Perceived Personal Relevance
Perceived personal relevance of the message was assessed post-test using three purpose-built items, with an acceptable Cronbach’s alpha (0.79). Items were scored on a 7-point Likert scale that ranged from “strongly disagree” to “strongly agree.” The items were as follows: “The information provided was very relevant to me”; “The information provided was applicable to my situation”; “The information provided seems like it was written with someone like me in mind.” Personal relevance scores were calculated by summing the responses to the three items together (range = 0–21), with higher scores indicating the participants held higher personal relevance perceptions of the message.
Sample Size Calculation
We assumed that (i) the difference in prevalence of NFC categories (high vs. low) would not exceed 40% (i.e., ranging from 3:7 to 7:3); (ii) under an appropriate transformation, gaze duration outcome mean would be normally distributed per combination (treatment group × low vs. high NFC) with constant within-group standard deviation (SD); and (iii) the alternative hypothesis of interest consists of high (low) NFC individuals having a gaze duration of 2.5 SD (1.5 SD) when viewing matched materials and 0.5 SD (0.5 SD) spans when viewing mismatched materials. Subsequent simulations indicated that 50 individuals (25 allocated to each experimental condition) would be sufficient to provide at least 80% power to detect an interaction between need for cognition (high vs low) and treatment groups (central vs peripheral) in a linear regression (2-sided alpha = 0.05).
Statistical Method
Means (standard deviations) and frequencies (percentages) are reported for continuous and discrete participant demographics, respectively, unless otherwise specified. All analyses included only those that completed data collection (n = 50).

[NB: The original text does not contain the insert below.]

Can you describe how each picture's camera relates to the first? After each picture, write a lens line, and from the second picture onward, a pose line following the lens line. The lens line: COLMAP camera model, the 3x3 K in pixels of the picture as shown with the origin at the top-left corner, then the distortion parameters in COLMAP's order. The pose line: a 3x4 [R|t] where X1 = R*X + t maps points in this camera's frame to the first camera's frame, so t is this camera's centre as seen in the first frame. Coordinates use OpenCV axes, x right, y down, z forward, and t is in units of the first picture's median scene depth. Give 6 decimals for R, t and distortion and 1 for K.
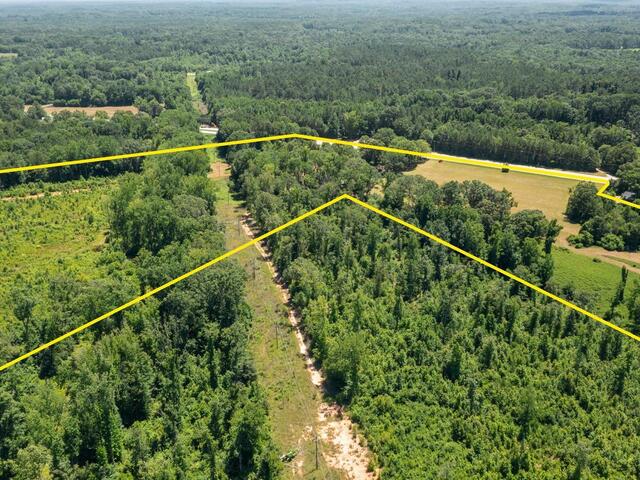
lens RADIAL K [[672.9, 0, 320.7], [0, 672.9, 239.1], [0, 0, 1]] dist [-0.010446, 0.000000]
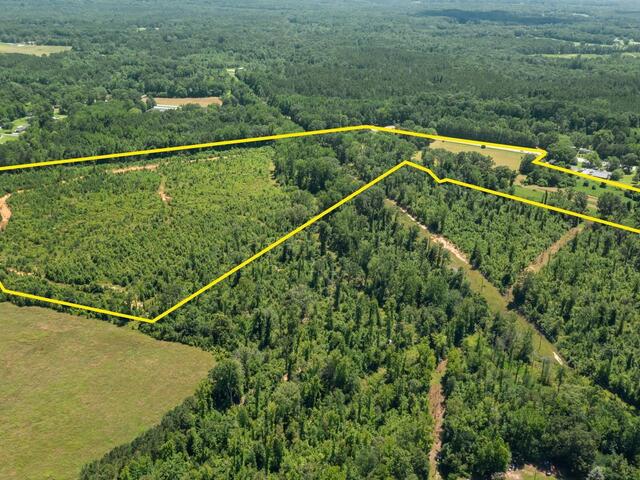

The analysis of both the primary endpoint, gaze duration within AOIs, and the ratio of gaze duration time within AOIs to total duration consisted of a mixed effects binomial regression model with quadratic parameterization. As gaze duration differed greatly by slide, in both analyses, non-nested random intercepts were included for both individual and slide. Fixed effects consisted of NFC, treatment allocation (central vs peripheral), age, gender (female vs male), moderate-to-vigorous physical activity, prior message exposure, and personal relevance. The interaction between NFC and treatment allocation was of primary interest, and an additional post hoc interaction between NFC and personal relevance was also explored. In these analyses, continuous fixed effects were centered and standardized by the sample mean and standard deviation. For the primary analysis, individuals were analyzed into the group to which they were allocated. There was one individual in the peripheral route condition with a total AOI duration of 229 s, almost three times the next slowest individual in that group (82 s). We believe that this was probably due to English being a second language. There was also one individual who did not receive the correct stimulus. A sensitivity analysis was explored to examine the impact of these protocol deviations, which excluded the individual with English language difficulties and ensured that individuals were analyzed by the treatment they received rather than how they were allocated.
The analysis of post-treatment assessments of secondary outcomes consisted of linear regressions adjusting for age, gender, treatment allocation, NFC, personal relevance, physical activity, and prior exposure. Models for physical activity determinants (i.e., intensions, attitudes, and perceived behavioral control) also adjusted for pre-treatment scores. Again, interactions between NFC and both treatment allocation and personal relevance were explored.
Analyses were performed in R (version 3.6.3) using package glmmTMB for the negative binomial mixed effects modeling. Significance was set at a threshold of 0.05 (two-sided).